Амин любил свою жену, любил и хотел до такой степени, что порой просыпался среди ночи от желания укусить ее, проглотить целиком, обладать ею полностью, без остатка. Но иногда он сомневался в себе. Что за блажь на него нашла? С чего он возомнил, что сможет жить с европейкой, такой раскрепощенной женщиной, как Матильда? Из-за нее, из-за этих мучительных разногласий у него возникло ощущение, что его жизнь напоминает взбесившиеся качели. Иногда им овладевало острое, неистовое желание вернуться к своей культуре, всем сердцем любить своего бога, свой язык и свою страну, и нечуткость Матильды сводила его с ума.

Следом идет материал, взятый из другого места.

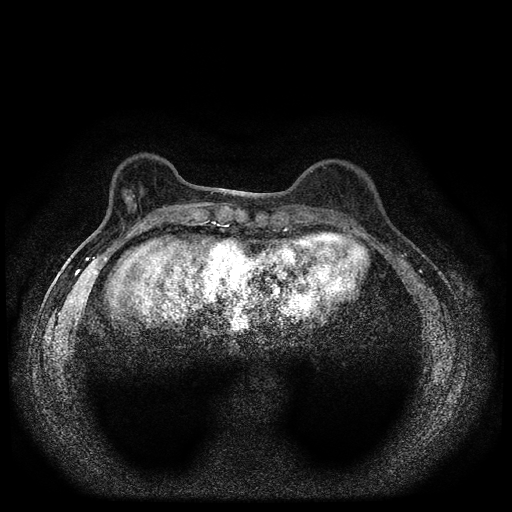
Breast MRI (dynamic contrast-enhanced, multi-phase), one axial slice. Position 27 of 112 along the scan axis. Dynamic contrast-enhanced series, time point 2 of 5 at this slice position (early post-contrast). 1.5 T. TE 2.7 ms, TR 5.4 ms. 2 mm slice thickness. 512 × 512 image matrix, field of view 320 × 320 mm. Patient: female, 61 years.
Structures marked on this image (semi-automatic segmentation, software-assisted and operator-edited):
- breast lesion (labelled benign in the annotation): box from (x=123, y=189) to (x=135, y=202) px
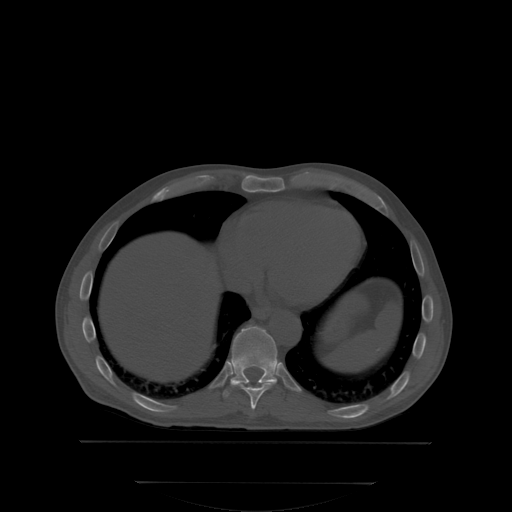
CT including the spine, one axial slice; slice 199 of 350 in the series (ordered by position); bone window (W 1800 / L 400 HU); 512 × 512 image matrix, field of view 500 × 500 mm. Male patient, age 58 years. Case-level facts recorded for this patient, not image findings: primary cancer: prostate; vertebrae with lytic lesions (as recorded): L1.
Annotated regions visible in this slice (semi-automatic segmentation, software-assisted and operator-edited):
- T10 vertebra: bounding box (x1, y1, x2, y2) in pixels: (225, 326, 278, 396)
- T9 vertebra: (232, 383, 274, 410)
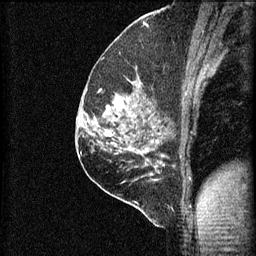
Breast MRI (dynamic contrast-enhanced), one sagittal slice; slice 39 of 60 in the series (ordered by position); 3 images stored at this slice position (order not interpretable as contrast timing); 1.5 T; TE 4.2 ms, TR 8.2 ms; 256 × 256 image matrix. Female patient, age 59 years.
Annotated regions visible in this slice (semi-automatically segmented with operator editing):
- analysis volume of interest (the breast-tissue region the enhancement analysis was run in; not a lesion): bounding box [x1, y1, x2, y2] px = [92, 76, 155, 131]
- tumour enhancement mask (voxels above the 70 % enhancement threshold inside the analysis volume of interest): [107, 98, 123, 115]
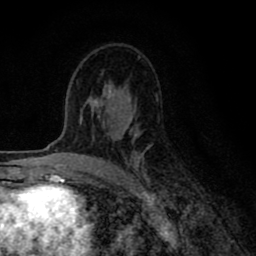
Breast MRI (dynamic contrast-enhanced), one axial slice. Slice 49 of 80 in the series (ordered by position). Cropped to one breast. Dynamic contrast-enhanced series, time point 2 of 8 at this slice position (early post-contrast). 1.5 T. TE 2.7 ms, TR 6.6 ms. 2 mm slice thickness. 256 × 256 image matrix. Female patient.
Outlined on this slice (semi-automatic segmentation, software-assisted and operator-edited):
- enhancing-tissue mask used for the functional tumour volume (all voxels passing the contrast-enhancement thresholds inside the analysis volume; usually the tumour): bounding box <80,98,152,184> (left, top, right, bottom; pixels)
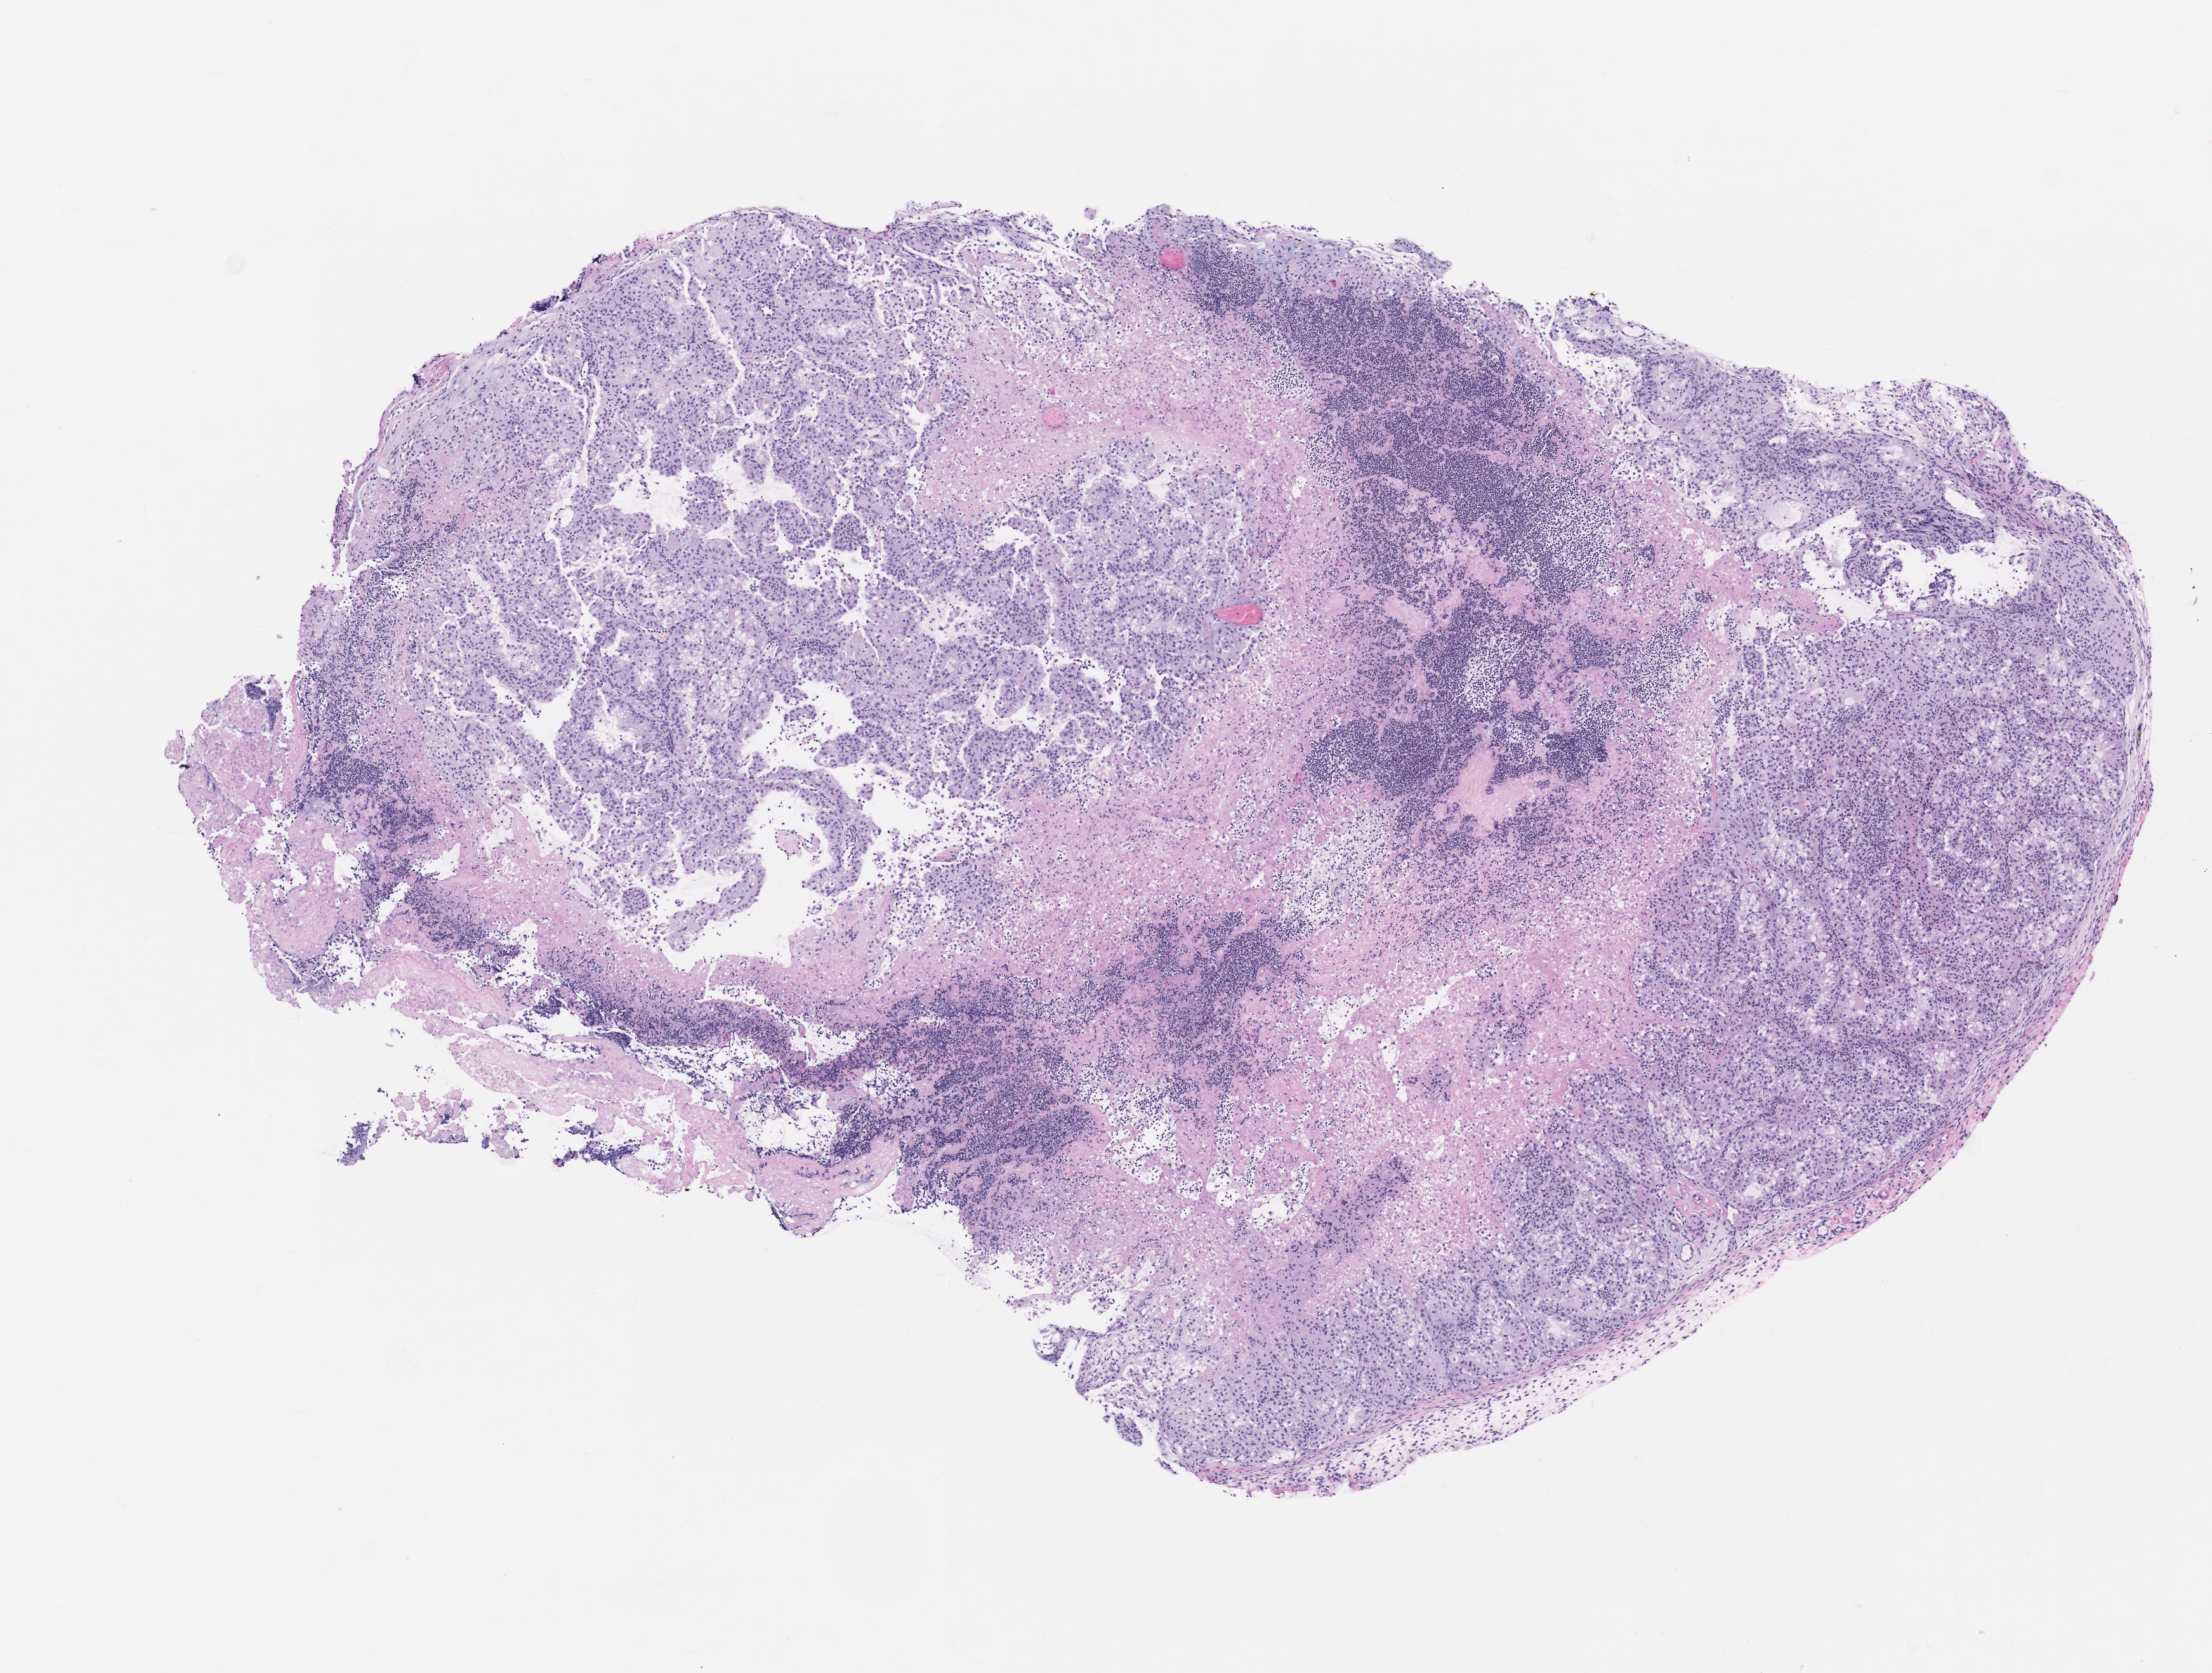
Whole-slide image, H&E: patient-derived xenograft (human tumor grown in a mouse), passage 0, low-resolution overview of the scanned area, about 7.0 x 5.3 mm, FFPE section, tumor site category: genitourinary tract.
Originating patient diagnosis: Renal Cell Carcinoma, Not Otherwise Specified.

Он хотел, чтобы рядом была женщина, похожая на его мать, которая понимала бы его с полуслова, обладала терпением и самоотверженностью, свойственными его народу, которая мало говорила бы и много работала. Молчаливая и преданная женщина, которая ждала бы его вечером, смотрела, как он ест, и находила бы в этом свое счастье и высшее предназначение. Из-за Матильды он сделался предателем и отступником. У него порой возникало желание расстелить молитвенный коврик, прикоснуться лбом к земле, услышать в своем сердце и из уст своих детей звуки языка предков. Он хотел заниматься любовью, говоря по-арабски, шептать на ухо смуглой женщине ласковые слова, какие говорят ребенку. В иные моменты, когда он возвращался домой и жена бросалась к нему на шею, когда он слышал, как его дочка поет в ванной, когда Матильда придумывала игры и шутки, он радовался и чувствовал, что поднялся выше других. У него появлялось ощущение, будто он вырвался из общей массы, и ему приходилось признать, что война изменила его и что у современности есть свои преимущества. Ему было стыдно за себя и свое непостоянство, и именно Матильда – он это понимал – расплачивалась за это.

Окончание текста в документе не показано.